Desejar e repudiar é uma dialética que caracteriza as narrativas cotidianas da cidade. Por exemplo, no trecho de entrevista do Sr. AMPA2, ao destacar, com ressalva, que a cidade é morada de “homens civilizados”, percebemos o dilema entre o vivido e o desejado. Esse dilema se radicaliza com a narrativa midiática da cidade que opera através da “linguagem espetacular”, ao mesmo tempo nos apresenta uma cidade paraíso e inferno, urbanizado e desurbanizado, entre outras características.

Percebemos o medo com um papel determinante na contemporaneidade. Pensando com Tuan (2005, p. 40), o medo é geralmente empregado como dispositivo formador da consciência disciplinar, por exemplo, de crianças através de “figuras vingativas, como o bicho-papão, bruxas e fantasmas” ou da figura do lobo que se tornou, a partir do “século XX um símbolo infantil de medo e pânico, de ameaça e de punição. O ‘Grande Lobo Mau’” (DURAND, 1997, p. 86). Isso explicaria o porquê das construções imaginárias: mitos, contos de fada, fábulas, narrativas, entre outras construções, sejam recheadas de imagens, representações e sentidos que causam medo (DURAND, 1988, 1997; TUAN, 2005; BETTELHEIM, 1997).
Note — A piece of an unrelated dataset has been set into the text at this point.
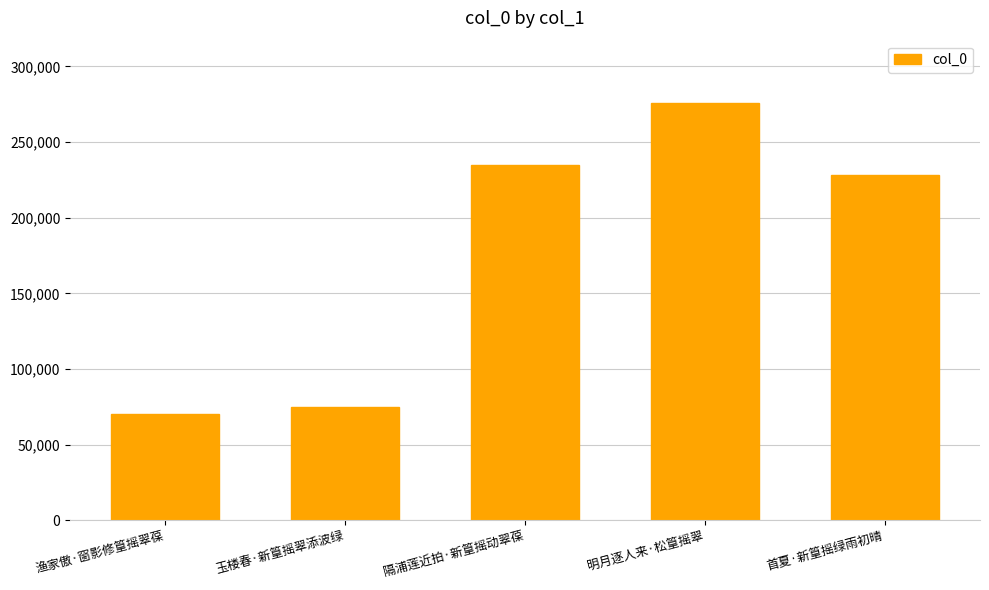

What is the approximate value at 渔家傲·窗影修篁摇翠葆, to the nearest 100?

70600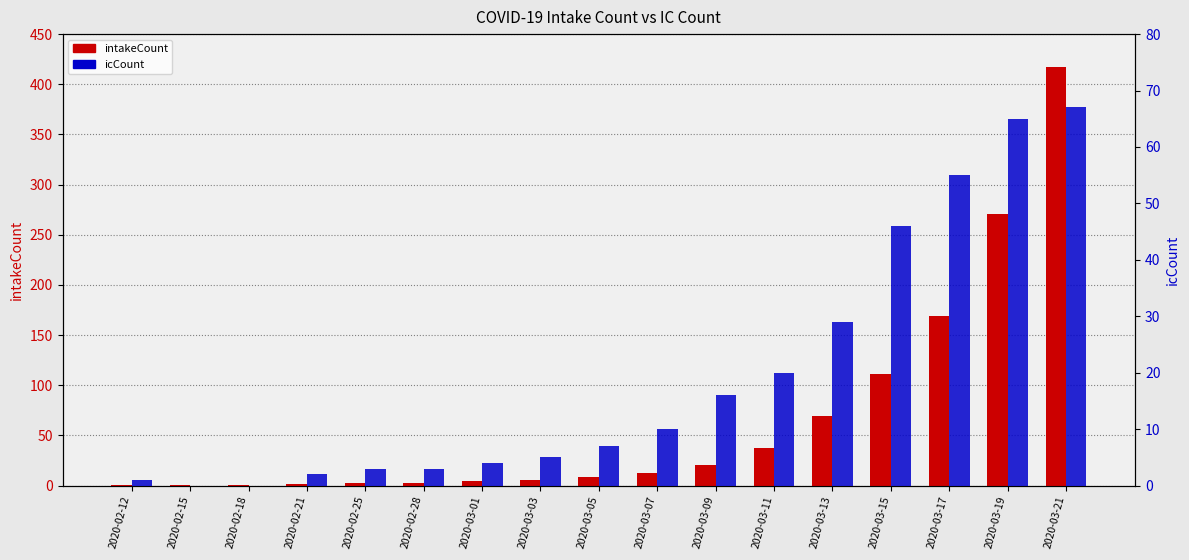

What is the sum of the icCount values at 2020-03-15 and 2020-03-21?

113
Para Bettelheim (1997), o medo teria o potencial instrutivo pedagógico que nos capacita utilizar as nossas habilidades imaginativas, de nos integrar conosco mesmo e com o restabelecimento do nosso equilíbrio psicossocial. Neste sentido, para Ricoeur (2017, p. 61-62),

[o medo] permanece um momento indispensável em todas as formas da educação familiar, escolar, cívica, tal como, também, na proteção social

contra as infrações dos cidadãos. Projetar um tipo de educação que fizesse economia da interdição, da punição e, logo, do [medo], seria sem dúvida não só quimérico como também nefasto; aprende-se muito através do [medo] e da obediência. Isto mostra-nos que há fenômenos dos quais não se pode fazer economia sem causar estragos. Algumas formas de relações humanas, as relações propriamente cívicas, não poderão talvez nunca ultrapassar o estádio do [medo]; podem-se imaginar penas cada vez menos aflitivas e que corrijam cada vez mais, mas talvez não se possa imaginar um Estado que escape à necessidade de fazer respeitar o direito através da ameaça de sanções, nem mesmo que possa despertar as consciências ainda frustes para as noções de permitido e de proibido, a não ser através da ameaça de punição. Numa palavra, é possível que toda uma parte da existência humana, a parte pública, não se possa elevar acima do [medo] da punição, e que esse [medo] seja o meio privilegiado através do qual o homem acede a uma ordem diferente, uma ordem como que hiperética onde o [medo] fosse totalmente confundido com o amor.

Assim, o potencial pedagógico do medo foi o que fez ou faz que ele seja utilizado como dispositivo psicossocial de construção da cidade nos seus primórdios como direciona as pesquisas históricas de Mumford. E como dispositivo de controle do outro (BAIERL, 2004; DELUMEAU, 2009).